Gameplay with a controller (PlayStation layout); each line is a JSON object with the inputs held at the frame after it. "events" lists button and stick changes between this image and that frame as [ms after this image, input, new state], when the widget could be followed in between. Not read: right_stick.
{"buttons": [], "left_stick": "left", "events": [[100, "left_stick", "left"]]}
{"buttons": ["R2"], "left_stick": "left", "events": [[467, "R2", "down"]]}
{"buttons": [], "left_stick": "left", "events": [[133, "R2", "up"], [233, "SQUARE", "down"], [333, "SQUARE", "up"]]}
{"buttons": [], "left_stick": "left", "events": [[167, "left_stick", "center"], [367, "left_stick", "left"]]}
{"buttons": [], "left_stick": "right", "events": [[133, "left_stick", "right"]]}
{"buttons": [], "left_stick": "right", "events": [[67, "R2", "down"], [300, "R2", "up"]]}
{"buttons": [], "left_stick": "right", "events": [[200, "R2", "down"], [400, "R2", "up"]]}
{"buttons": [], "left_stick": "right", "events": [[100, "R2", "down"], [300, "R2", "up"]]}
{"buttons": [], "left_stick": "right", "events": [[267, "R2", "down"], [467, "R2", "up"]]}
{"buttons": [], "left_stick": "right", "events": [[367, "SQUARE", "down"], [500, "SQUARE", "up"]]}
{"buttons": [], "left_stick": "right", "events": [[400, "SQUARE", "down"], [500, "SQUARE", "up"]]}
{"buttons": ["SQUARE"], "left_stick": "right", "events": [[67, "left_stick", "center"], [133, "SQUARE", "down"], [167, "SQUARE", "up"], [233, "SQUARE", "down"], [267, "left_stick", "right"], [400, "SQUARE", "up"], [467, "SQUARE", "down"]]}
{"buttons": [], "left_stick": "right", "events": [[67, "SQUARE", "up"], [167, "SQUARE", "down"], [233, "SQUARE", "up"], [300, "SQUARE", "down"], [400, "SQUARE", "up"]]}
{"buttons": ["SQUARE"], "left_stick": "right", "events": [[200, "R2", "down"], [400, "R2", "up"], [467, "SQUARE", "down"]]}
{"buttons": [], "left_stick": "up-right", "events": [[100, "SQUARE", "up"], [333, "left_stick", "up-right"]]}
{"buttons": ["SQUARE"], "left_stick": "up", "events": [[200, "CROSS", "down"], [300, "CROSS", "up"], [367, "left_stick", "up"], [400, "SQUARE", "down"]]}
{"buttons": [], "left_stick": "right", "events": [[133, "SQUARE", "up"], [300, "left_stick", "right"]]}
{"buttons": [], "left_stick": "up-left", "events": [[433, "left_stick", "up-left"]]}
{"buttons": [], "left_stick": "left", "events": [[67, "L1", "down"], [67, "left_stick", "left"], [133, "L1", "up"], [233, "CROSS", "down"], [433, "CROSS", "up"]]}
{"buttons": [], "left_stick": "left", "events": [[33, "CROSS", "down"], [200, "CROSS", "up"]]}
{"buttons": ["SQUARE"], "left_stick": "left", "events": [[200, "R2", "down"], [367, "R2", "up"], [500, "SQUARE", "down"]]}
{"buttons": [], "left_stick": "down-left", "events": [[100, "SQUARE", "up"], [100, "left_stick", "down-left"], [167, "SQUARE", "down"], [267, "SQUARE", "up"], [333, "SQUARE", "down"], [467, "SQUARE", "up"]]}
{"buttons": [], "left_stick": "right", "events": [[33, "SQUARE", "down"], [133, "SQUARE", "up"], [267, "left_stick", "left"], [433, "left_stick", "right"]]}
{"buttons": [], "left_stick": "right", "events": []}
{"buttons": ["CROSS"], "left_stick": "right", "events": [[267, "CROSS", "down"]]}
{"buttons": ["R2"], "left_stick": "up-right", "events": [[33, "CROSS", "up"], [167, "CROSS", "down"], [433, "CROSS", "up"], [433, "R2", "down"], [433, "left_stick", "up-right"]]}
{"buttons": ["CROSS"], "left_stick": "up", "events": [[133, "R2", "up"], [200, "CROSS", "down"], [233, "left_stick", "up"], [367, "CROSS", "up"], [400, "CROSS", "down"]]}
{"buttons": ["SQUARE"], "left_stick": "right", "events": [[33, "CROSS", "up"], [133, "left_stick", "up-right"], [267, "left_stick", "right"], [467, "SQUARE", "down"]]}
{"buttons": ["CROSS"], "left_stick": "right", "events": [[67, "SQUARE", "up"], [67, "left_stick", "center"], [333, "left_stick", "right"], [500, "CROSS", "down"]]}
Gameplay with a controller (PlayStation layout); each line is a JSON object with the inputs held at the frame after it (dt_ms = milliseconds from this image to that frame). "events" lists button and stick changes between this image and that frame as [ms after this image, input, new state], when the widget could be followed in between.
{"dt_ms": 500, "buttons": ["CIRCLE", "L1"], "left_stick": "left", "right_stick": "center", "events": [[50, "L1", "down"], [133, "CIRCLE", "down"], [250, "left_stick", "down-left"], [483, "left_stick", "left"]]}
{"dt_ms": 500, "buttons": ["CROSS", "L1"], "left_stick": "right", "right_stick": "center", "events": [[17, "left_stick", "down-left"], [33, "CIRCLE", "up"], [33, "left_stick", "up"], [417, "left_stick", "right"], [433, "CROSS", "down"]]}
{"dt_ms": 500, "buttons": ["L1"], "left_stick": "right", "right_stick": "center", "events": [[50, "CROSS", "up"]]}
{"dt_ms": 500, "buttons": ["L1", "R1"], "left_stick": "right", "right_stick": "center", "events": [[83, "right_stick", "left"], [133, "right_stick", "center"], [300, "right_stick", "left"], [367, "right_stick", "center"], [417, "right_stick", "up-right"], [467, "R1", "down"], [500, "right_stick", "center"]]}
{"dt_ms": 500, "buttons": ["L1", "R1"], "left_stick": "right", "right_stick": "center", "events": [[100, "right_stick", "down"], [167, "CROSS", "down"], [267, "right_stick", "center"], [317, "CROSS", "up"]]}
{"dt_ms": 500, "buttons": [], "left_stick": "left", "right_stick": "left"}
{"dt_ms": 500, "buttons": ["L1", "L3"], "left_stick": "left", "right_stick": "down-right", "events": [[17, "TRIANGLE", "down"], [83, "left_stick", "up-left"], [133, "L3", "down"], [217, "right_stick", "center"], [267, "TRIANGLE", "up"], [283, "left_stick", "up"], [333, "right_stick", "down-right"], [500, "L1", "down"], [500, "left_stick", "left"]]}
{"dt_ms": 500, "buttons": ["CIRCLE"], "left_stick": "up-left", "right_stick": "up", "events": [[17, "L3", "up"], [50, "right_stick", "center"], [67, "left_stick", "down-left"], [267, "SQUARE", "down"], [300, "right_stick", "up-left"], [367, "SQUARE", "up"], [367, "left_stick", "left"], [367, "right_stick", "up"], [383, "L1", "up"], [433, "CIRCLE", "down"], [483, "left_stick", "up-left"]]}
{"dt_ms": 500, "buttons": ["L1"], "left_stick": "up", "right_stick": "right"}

********

● Action item
What's required is that all of the material be returned exactly.

● Output for this exercise
Gameplay with a controller (PlayStation layout); each line is a JSON object with the inputs held at the frame after it. "events" lists button and stick changes between this image and that frame as [ms after this image, input, new state], when the widget could be followed in between. Not read: right_stick.
{"buttons": [], "left_stick": "left", "events": [[100, "left_stick", "left"]]}
{"buttons": ["R2"], "left_stick": "left", "events": [[467, "R2", "down"]]}
{"buttons": [], "left_stick": "left", "events": [[133, "R2", "up"], [233, "SQUARE", "down"], [333, "SQUARE", "up"]]}
{"buttons": [], "left_stick": "left", "events": [[167, "left_stick", "center"], [367, "left_stick", "left"]]}
{"buttons": [], "left_stick": "right", "events": [[133, "left_stick", "right"]]}
{"buttons": [], "left_stick": "right", "events": [[67, "R2", "down"], [300, "R2", "up"]]}
{"buttons": [], "left_stick": "right", "events": [[200, "R2", "down"], [400, "R2", "up"]]}
{"buttons": [], "left_stick": "right", "events": [[100, "R2", "down"], [300, "R2", "up"]]}
{"buttons": [], "left_stick": "right", "events": [[267, "R2", "down"], [467, "R2", "up"]]}
{"buttons": [], "left_stick": "right", "events": [[367, "SQUARE", "down"], [500, "SQUARE", "up"]]}
{"buttons": [], "left_stick": "right", "events": [[400, "SQUARE", "down"], [500, "SQUARE", "up"]]}
{"buttons": ["SQUARE"], "left_stick": "right", "events": [[67, "left_stick", "center"], [133, "SQUARE", "down"], [167, "SQUARE", "up"], [233, "SQUARE", "down"], [267, "left_stick", "right"], [400, "SQUARE", "up"], [467, "SQUARE", "down"]]}
{"buttons": [], "left_stick": "right", "events": [[67, "SQUARE", "up"], [167, "SQUARE", "down"], [233, "SQUARE", "up"], [300, "SQUARE", "down"], [400, "SQUARE", "up"]]}
{"buttons": ["SQUARE"], "left_stick": "right", "events": [[200, "R2", "down"], [400, "R2", "up"], [467, "SQUARE", "down"]]}
{"buttons": [], "left_stick": "up-right", "events": [[100, "SQUARE", "up"], [333, "left_stick", "up-right"]]}
{"buttons": ["SQUARE"], "left_stick": "up", "events": [[200, "CROSS", "down"], [300, "CROSS", "up"], [367, "left_stick", "up"], [400, "SQUARE", "down"]]}
{"buttons": [], "left_stick": "right", "events": [[133, "SQUARE", "up"], [300, "left_stick", "right"]]}
{"buttons": [], "left_stick": "up-left", "events": [[433, "left_stick", "up-left"]]}
{"buttons": [], "left_stick": "left", "events": [[67, "L1", "down"], [67, "left_stick", "left"], [133, "L1", "up"], [233, "CROSS", "down"], [433, "CROSS", "up"]]}
{"buttons": [], "left_stick": "left", "events": [[33, "CROSS", "down"], [200, "CROSS", "up"]]}
{"buttons": ["SQUARE"], "left_stick": "left", "events": [[200, "R2", "down"], [367, "R2", "up"], [500, "SQUARE", "down"]]}
{"buttons": [], "left_stick": "down-left", "events": [[100, "SQUARE", "up"], [100, "left_stick", "down-left"], [167, "SQUARE", "down"], [267, "SQUARE", "up"], [333, "SQUARE", "down"], [467, "SQUARE", "up"]]}
{"buttons": [], "left_stick": "right", "events": [[33, "SQUARE", "down"], [133, "SQUARE", "up"], [267, "left_stick", "left"], [433, "left_stick", "right"]]}
{"buttons": [], "left_stick": "right", "events": []}
{"buttons": ["CROSS"], "left_stick": "right", "events": [[267, "CROSS", "down"]]}
{"buttons": ["R2"], "left_stick": "up-right", "events": [[33, "CROSS", "up"], [167, "CROSS", "down"], [433, "CROSS", "up"], [433, "R2", "down"], [433, "left_stick", "up-right"]]}
{"buttons": ["CROSS"], "left_stick": "up", "events": [[133, "R2", "up"], [200, "CROSS", "down"], [233, "left_stick", "up"], [367, "CROSS", "up"], [400, "CROSS", "down"]]}
{"buttons": ["SQUARE"], "left_stick": "right", "events": [[33, "CROSS", "up"], [133, "left_stick", "up-right"], [267, "left_stick", "right"], [467, "SQUARE", "down"]]}
{"buttons": ["CROSS"], "left_stick": "right", "events": [[67, "SQUARE", "up"], [67, "left_stick", "center"], [333, "left_stick", "right"], [500, "CROSS", "down"]]}
Gameplay with a controller (PlayStation layout); each line is a JSON object with the inputs held at the frame after it (dt_ms = milliseconds from this image to that frame). "events" lists button and stick changes between this image and that frame as [ms after this image, input, new state], when the widget could be followed in between.
{"dt_ms": 500, "buttons": ["CIRCLE", "L1"], "left_stick": "left", "right_stick": "center", "events": [[50, "L1", "down"], [133, "CIRCLE", "down"], [250, "left_stick", "down-left"], [483, "left_stick", "left"]]}
{"dt_ms": 500, "buttons": ["CROSS", "L1"], "left_stick": "right", "right_stick": "center", "events": [[17, "left_stick", "down-left"], [33, "CIRCLE", "up"], [33, "left_stick", "up"], [417, "left_stick", "right"], [433, "CROSS", "down"]]}
{"dt_ms": 500, "buttons": ["L1"], "left_stick": "right", "right_stick": "center", "events": [[50, "CROSS", "up"]]}
{"dt_ms": 500, "buttons": ["L1", "R1"], "left_stick": "right", "right_stick": "center", "events": [[83, "right_stick", "left"], [133, "right_stick", "center"], [300, "right_stick", "left"], [367, "right_stick", "center"], [417, "right_stick", "up-right"], [467, "R1", "down"], [500, "right_stick", "center"]]}
{"dt_ms": 500, "buttons": ["L1", "R1"], "left_stick": "right", "right_stick": "center", "events": [[100, "right_stick", "down"], [167, "CROSS", "down"], [267, "right_stick", "center"], [317, "CROSS", "up"]]}
{"dt_ms": 500, "buttons": [], "left_stick": "left", "right_stick": "left"}
{"dt_ms": 500, "buttons": ["L1", "L3"], "left_stick": "left", "right_stick": "down-right", "events": [[17, "TRIANGLE", "down"], [83, "left_stick", "up-left"], [133, "L3", "down"], [217, "right_stick", "center"], [267, "TRIANGLE", "up"], [283, "left_stick", "up"], [333, "right_stick", "down-right"], [500, "L1", "down"], [500, "left_stick", "left"]]}
{"dt_ms": 500, "buttons": ["CIRCLE"], "left_stick": "up-left", "right_stick": "up", "events": [[17, "L3", "up"], [50, "right_stick", "center"], [67, "left_stick", "down-left"], [267, "SQUARE", "down"], [300, "right_stick", "up-left"], [367, "SQUARE", "up"], [367, "left_stick", "left"], [367, "right_stick", "up"], [383, "L1", "up"], [433, "CIRCLE", "down"], [483, "left_stick", "up-left"]]}
{"dt_ms": 500, "buttons": ["L1"], "left_stick": "up", "right_stick": "right"}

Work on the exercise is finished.